Tourism has always been the main driving force of Myanmar’s economy. According to the Asian Development Bank’s (ADB) report, the Southeast Asian country, which was formerly called Burma, has seen a significant increase in tourism revenues reaching to $2.1 billion USD.
Although there’s a slight dip from what was originally projected, the Ministry of Hotels and Tourism remains optimistic that the industry will see further growth in the coming years.
Now that it bears the UNESCO stamp, the Bagan site will likely to draw in more visitors not only from within the region but also from around the world.
Other sites that were given the World Heritage status by UNESCO include the “Pink City” of India, the ruins of Liangzhu City in China, and the Plain of Jars in Laos.
Remnants of An Old Empire
According to Burmese history, the city of Bagan was founded around the second century AD by King Pyinbya and went on to become the Pagan Empire’s political, economic, cultural, and religious center.

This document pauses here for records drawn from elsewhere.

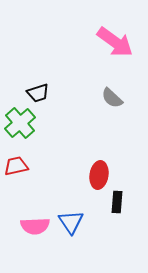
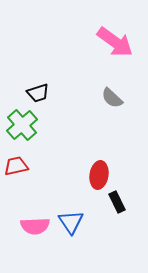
green cross: moved 2 px right, 2 px down
black rectangle: rotated 30 degrees counterclockwise
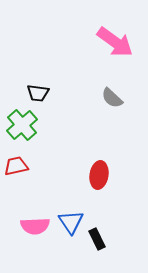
black trapezoid: rotated 25 degrees clockwise
black rectangle: moved 20 px left, 37 px down
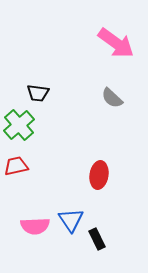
pink arrow: moved 1 px right, 1 px down
green cross: moved 3 px left
blue triangle: moved 2 px up
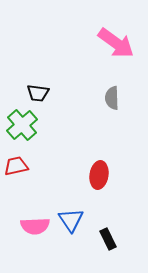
gray semicircle: rotated 45 degrees clockwise
green cross: moved 3 px right
black rectangle: moved 11 px right
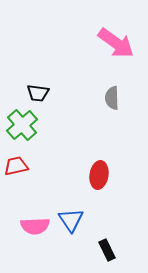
black rectangle: moved 1 px left, 11 px down
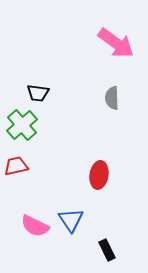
pink semicircle: rotated 28 degrees clockwise
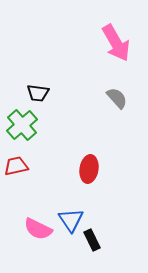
pink arrow: rotated 24 degrees clockwise
gray semicircle: moved 5 px right; rotated 140 degrees clockwise
red ellipse: moved 10 px left, 6 px up
pink semicircle: moved 3 px right, 3 px down
black rectangle: moved 15 px left, 10 px up
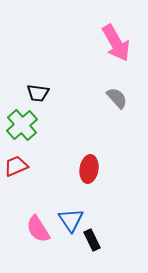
red trapezoid: rotated 10 degrees counterclockwise
pink semicircle: rotated 32 degrees clockwise
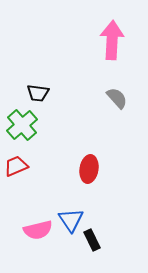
pink arrow: moved 4 px left, 3 px up; rotated 147 degrees counterclockwise
pink semicircle: moved 1 px down; rotated 72 degrees counterclockwise
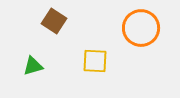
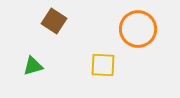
orange circle: moved 3 px left, 1 px down
yellow square: moved 8 px right, 4 px down
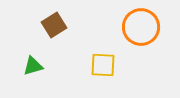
brown square: moved 4 px down; rotated 25 degrees clockwise
orange circle: moved 3 px right, 2 px up
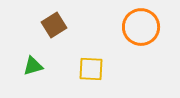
yellow square: moved 12 px left, 4 px down
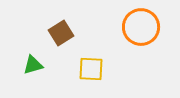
brown square: moved 7 px right, 8 px down
green triangle: moved 1 px up
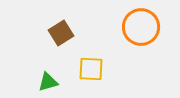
green triangle: moved 15 px right, 17 px down
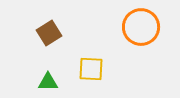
brown square: moved 12 px left
green triangle: rotated 15 degrees clockwise
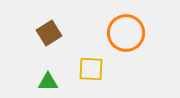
orange circle: moved 15 px left, 6 px down
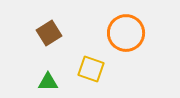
yellow square: rotated 16 degrees clockwise
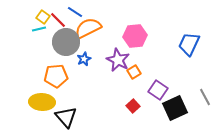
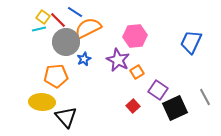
blue trapezoid: moved 2 px right, 2 px up
orange square: moved 3 px right
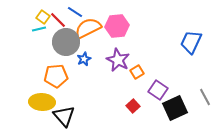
pink hexagon: moved 18 px left, 10 px up
black triangle: moved 2 px left, 1 px up
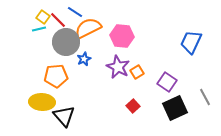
pink hexagon: moved 5 px right, 10 px down; rotated 10 degrees clockwise
purple star: moved 7 px down
purple square: moved 9 px right, 8 px up
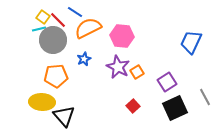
gray circle: moved 13 px left, 2 px up
purple square: rotated 24 degrees clockwise
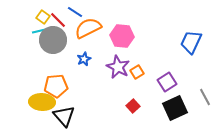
cyan line: moved 2 px down
orange pentagon: moved 10 px down
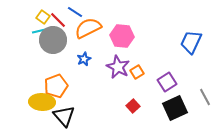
orange pentagon: rotated 15 degrees counterclockwise
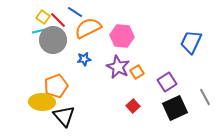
blue star: rotated 16 degrees clockwise
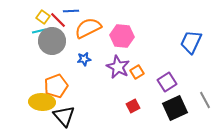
blue line: moved 4 px left, 1 px up; rotated 35 degrees counterclockwise
gray circle: moved 1 px left, 1 px down
gray line: moved 3 px down
red square: rotated 16 degrees clockwise
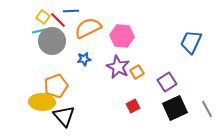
gray line: moved 2 px right, 9 px down
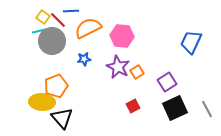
black triangle: moved 2 px left, 2 px down
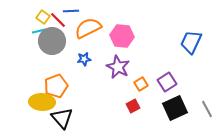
orange square: moved 4 px right, 12 px down
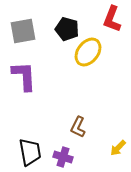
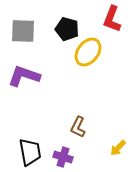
gray square: rotated 12 degrees clockwise
purple L-shape: rotated 68 degrees counterclockwise
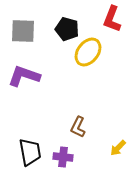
purple cross: rotated 12 degrees counterclockwise
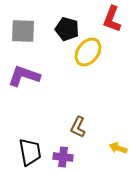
yellow arrow: rotated 66 degrees clockwise
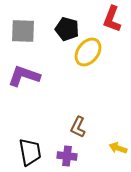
purple cross: moved 4 px right, 1 px up
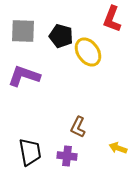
black pentagon: moved 6 px left, 7 px down
yellow ellipse: rotated 72 degrees counterclockwise
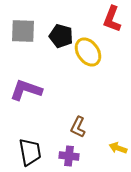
purple L-shape: moved 2 px right, 14 px down
purple cross: moved 2 px right
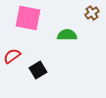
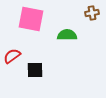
brown cross: rotated 24 degrees clockwise
pink square: moved 3 px right, 1 px down
black square: moved 3 px left; rotated 30 degrees clockwise
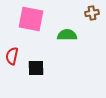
red semicircle: rotated 42 degrees counterclockwise
black square: moved 1 px right, 2 px up
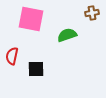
green semicircle: rotated 18 degrees counterclockwise
black square: moved 1 px down
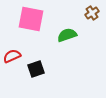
brown cross: rotated 24 degrees counterclockwise
red semicircle: rotated 54 degrees clockwise
black square: rotated 18 degrees counterclockwise
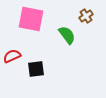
brown cross: moved 6 px left, 3 px down
green semicircle: rotated 72 degrees clockwise
black square: rotated 12 degrees clockwise
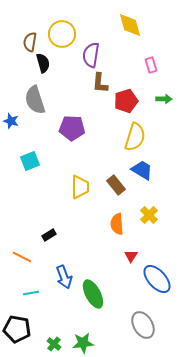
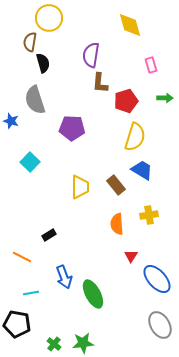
yellow circle: moved 13 px left, 16 px up
green arrow: moved 1 px right, 1 px up
cyan square: moved 1 px down; rotated 24 degrees counterclockwise
yellow cross: rotated 36 degrees clockwise
gray ellipse: moved 17 px right
black pentagon: moved 5 px up
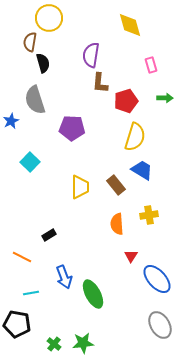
blue star: rotated 28 degrees clockwise
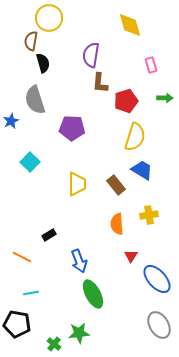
brown semicircle: moved 1 px right, 1 px up
yellow trapezoid: moved 3 px left, 3 px up
blue arrow: moved 15 px right, 16 px up
gray ellipse: moved 1 px left
green star: moved 4 px left, 10 px up
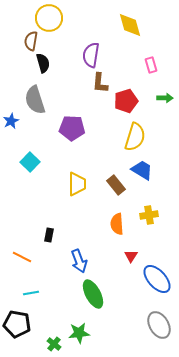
black rectangle: rotated 48 degrees counterclockwise
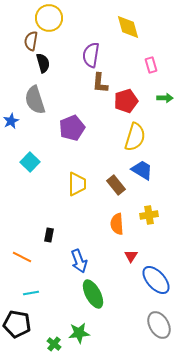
yellow diamond: moved 2 px left, 2 px down
purple pentagon: rotated 25 degrees counterclockwise
blue ellipse: moved 1 px left, 1 px down
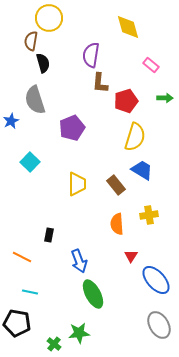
pink rectangle: rotated 35 degrees counterclockwise
cyan line: moved 1 px left, 1 px up; rotated 21 degrees clockwise
black pentagon: moved 1 px up
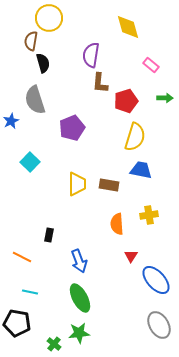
blue trapezoid: moved 1 px left; rotated 20 degrees counterclockwise
brown rectangle: moved 7 px left; rotated 42 degrees counterclockwise
green ellipse: moved 13 px left, 4 px down
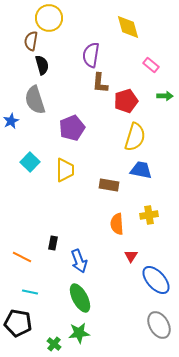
black semicircle: moved 1 px left, 2 px down
green arrow: moved 2 px up
yellow trapezoid: moved 12 px left, 14 px up
black rectangle: moved 4 px right, 8 px down
black pentagon: moved 1 px right
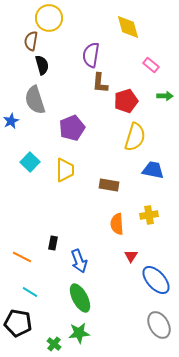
blue trapezoid: moved 12 px right
cyan line: rotated 21 degrees clockwise
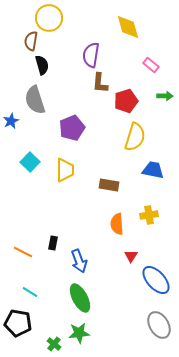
orange line: moved 1 px right, 5 px up
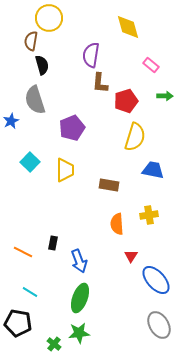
green ellipse: rotated 48 degrees clockwise
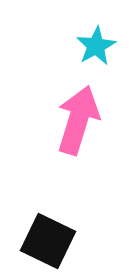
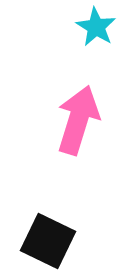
cyan star: moved 19 px up; rotated 12 degrees counterclockwise
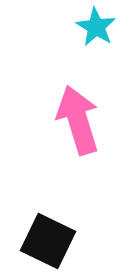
pink arrow: rotated 34 degrees counterclockwise
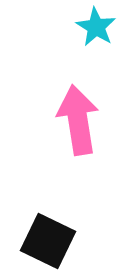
pink arrow: rotated 8 degrees clockwise
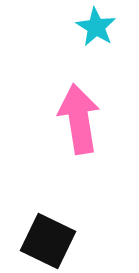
pink arrow: moved 1 px right, 1 px up
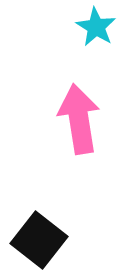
black square: moved 9 px left, 1 px up; rotated 12 degrees clockwise
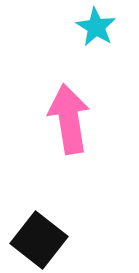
pink arrow: moved 10 px left
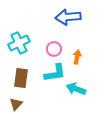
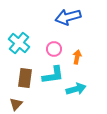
blue arrow: rotated 10 degrees counterclockwise
cyan cross: rotated 25 degrees counterclockwise
cyan L-shape: moved 2 px left, 2 px down
brown rectangle: moved 4 px right
cyan arrow: rotated 144 degrees clockwise
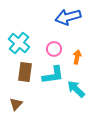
brown rectangle: moved 6 px up
cyan arrow: rotated 120 degrees counterclockwise
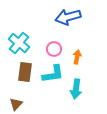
cyan L-shape: moved 1 px up
cyan arrow: rotated 126 degrees counterclockwise
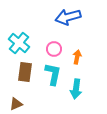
cyan L-shape: rotated 70 degrees counterclockwise
brown triangle: rotated 24 degrees clockwise
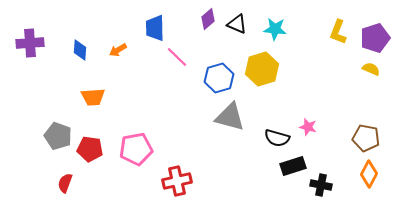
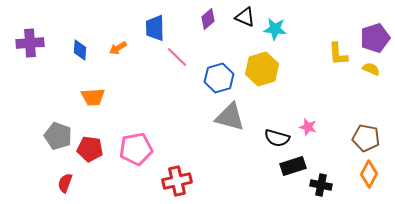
black triangle: moved 8 px right, 7 px up
yellow L-shape: moved 22 px down; rotated 25 degrees counterclockwise
orange arrow: moved 2 px up
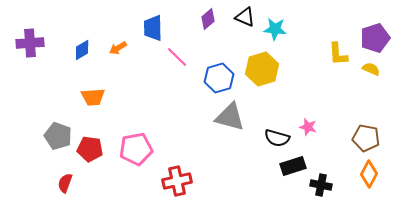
blue trapezoid: moved 2 px left
blue diamond: moved 2 px right; rotated 55 degrees clockwise
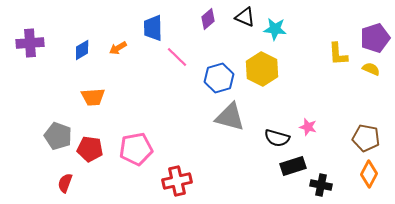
yellow hexagon: rotated 16 degrees counterclockwise
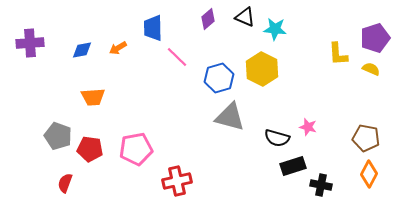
blue diamond: rotated 20 degrees clockwise
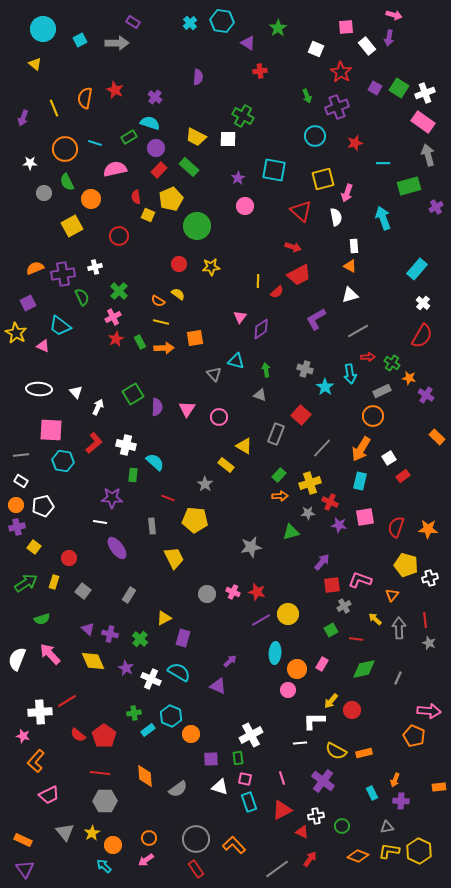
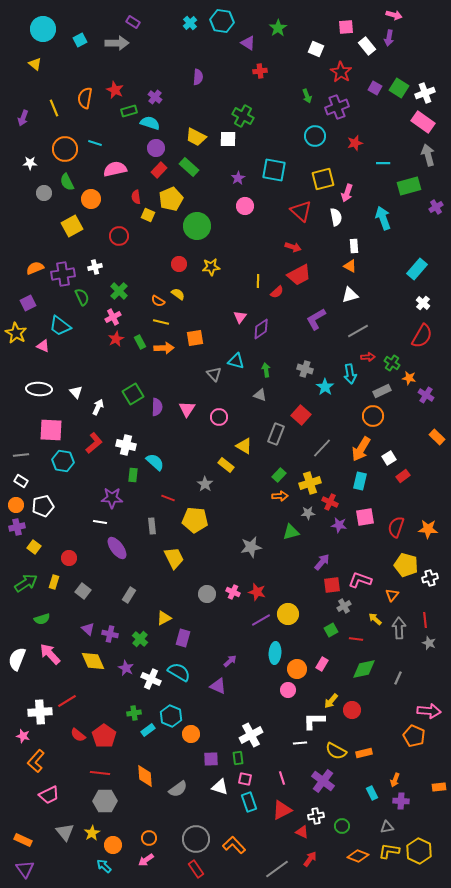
green rectangle at (129, 137): moved 26 px up; rotated 14 degrees clockwise
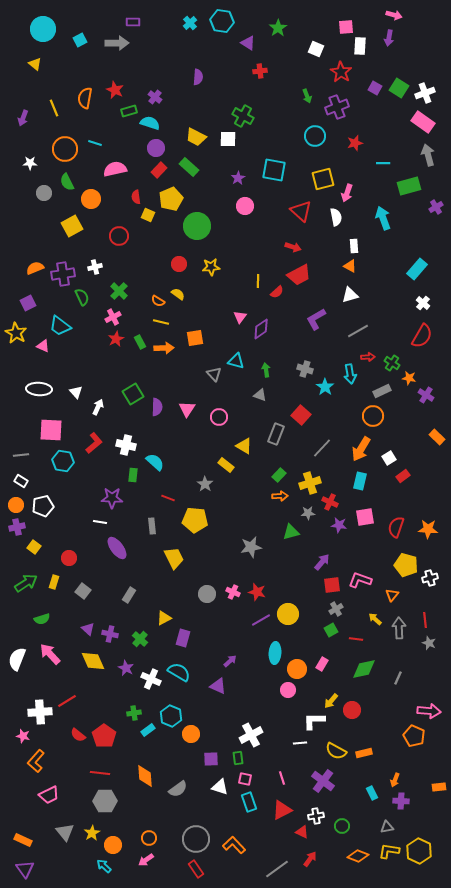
purple rectangle at (133, 22): rotated 32 degrees counterclockwise
white rectangle at (367, 46): moved 7 px left; rotated 42 degrees clockwise
gray cross at (344, 606): moved 8 px left, 3 px down
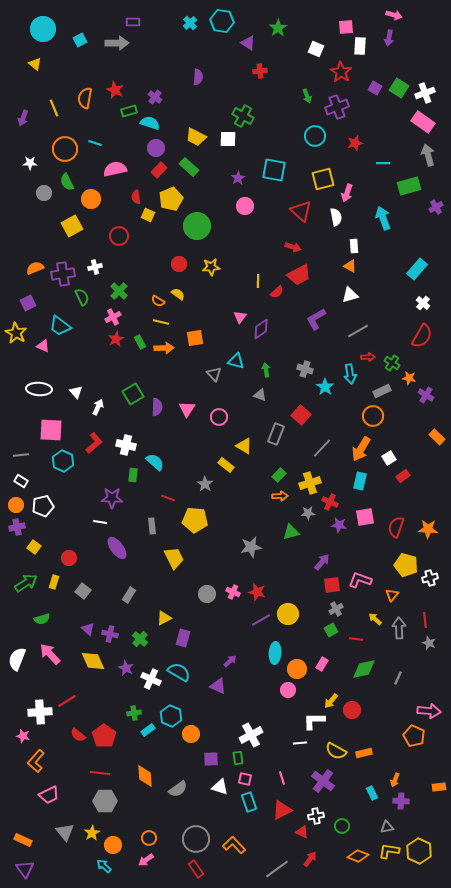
cyan hexagon at (63, 461): rotated 15 degrees clockwise
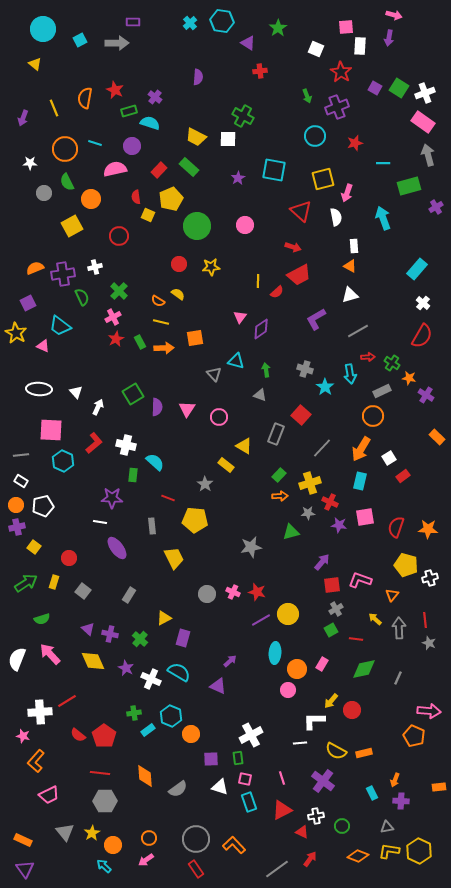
purple circle at (156, 148): moved 24 px left, 2 px up
pink circle at (245, 206): moved 19 px down
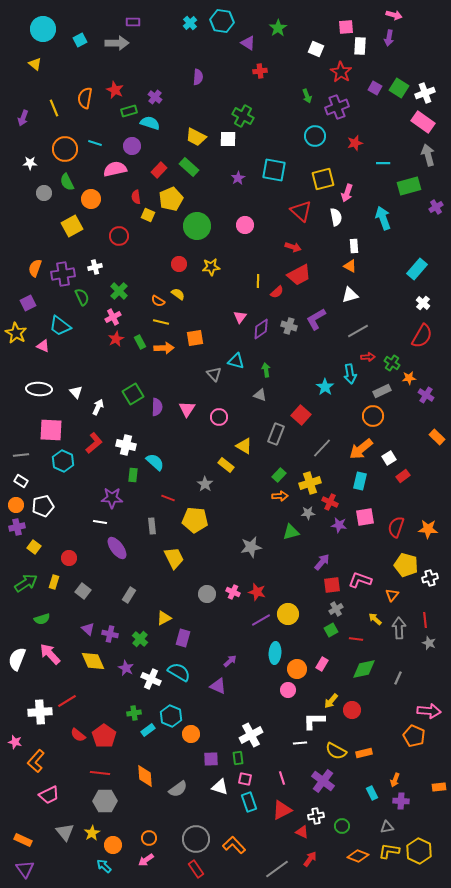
orange semicircle at (35, 268): rotated 48 degrees counterclockwise
gray cross at (305, 369): moved 16 px left, 43 px up
orange star at (409, 378): rotated 16 degrees counterclockwise
orange arrow at (361, 449): rotated 20 degrees clockwise
pink star at (23, 736): moved 8 px left, 6 px down
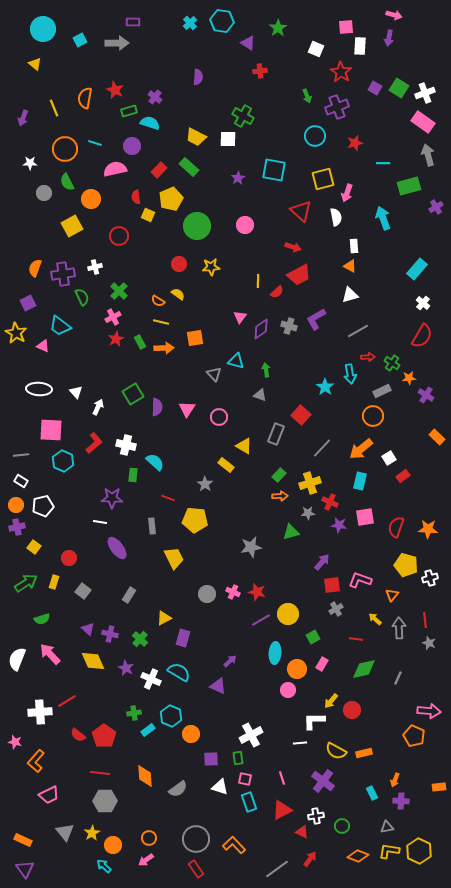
green square at (331, 630): moved 18 px left, 7 px down
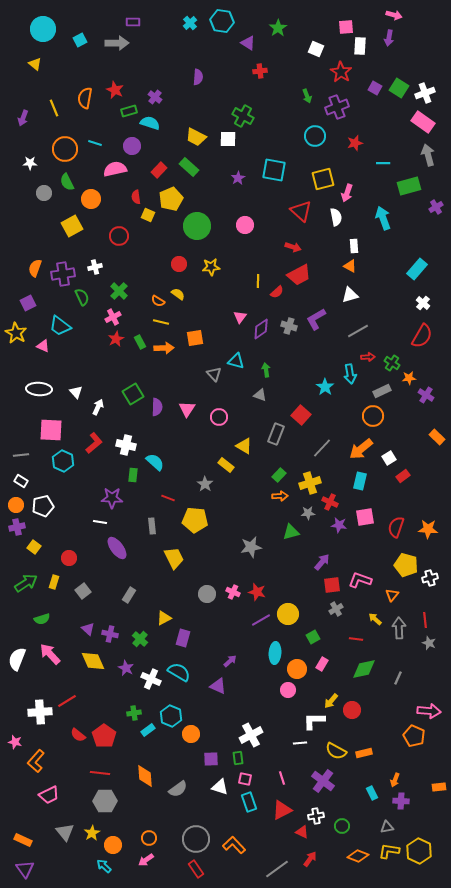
gray square at (83, 591): rotated 14 degrees clockwise
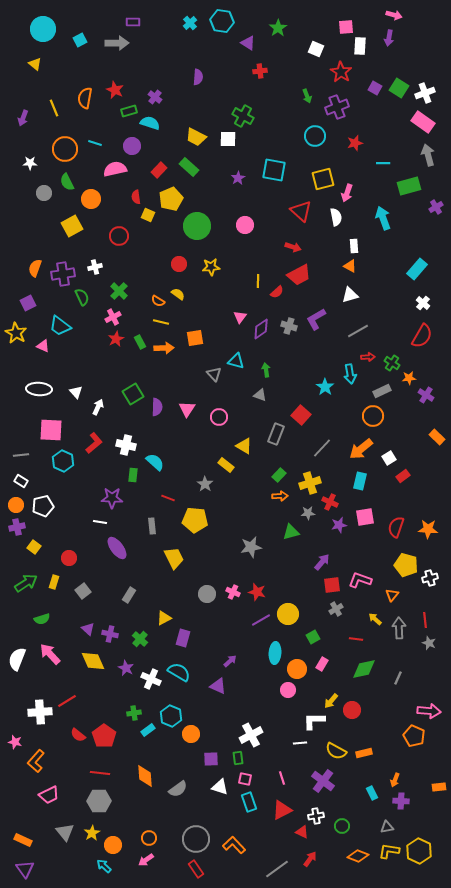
purple star at (339, 525): rotated 21 degrees counterclockwise
gray hexagon at (105, 801): moved 6 px left
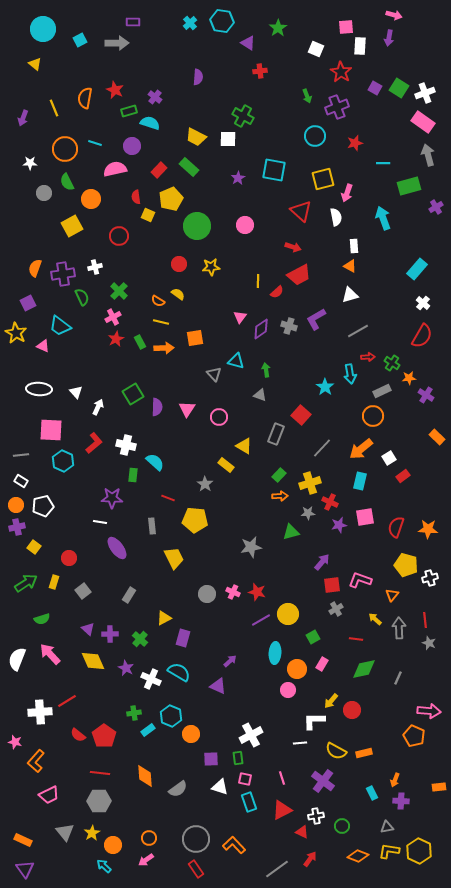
purple cross at (110, 634): rotated 14 degrees counterclockwise
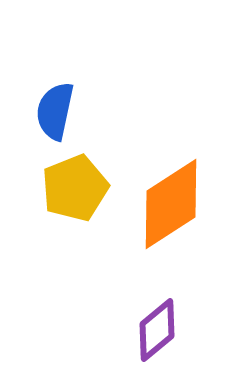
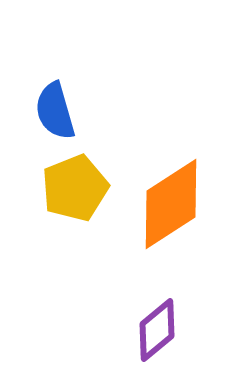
blue semicircle: rotated 28 degrees counterclockwise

Over the course of two centuries and a half, rulers of the empire commissioned the construction of religious monuments which comprised approximately 1,000 stupas, 10,000 small temples, and 3,000 monasteries, all contained within the area’s 104 square kilometers zone.
Over the years, natural calamities brought destruction to the famed ancient city.
At the beginning of the 20th century, Bagan suffered some of the most devastating earthquake occurrences. The one in 2016, which reached 8.0 magnitude, reduced nearly 400 temples into rubble.
Previous restoration projects initiated by the military government around the 90s has drawn flak from art historians and preservation experts because of the total disregard on the site’s original architectural style and heritage.
The Bagan Archaeological Department, with the backing from UNESCO experts has since been taking over the restoration efforts.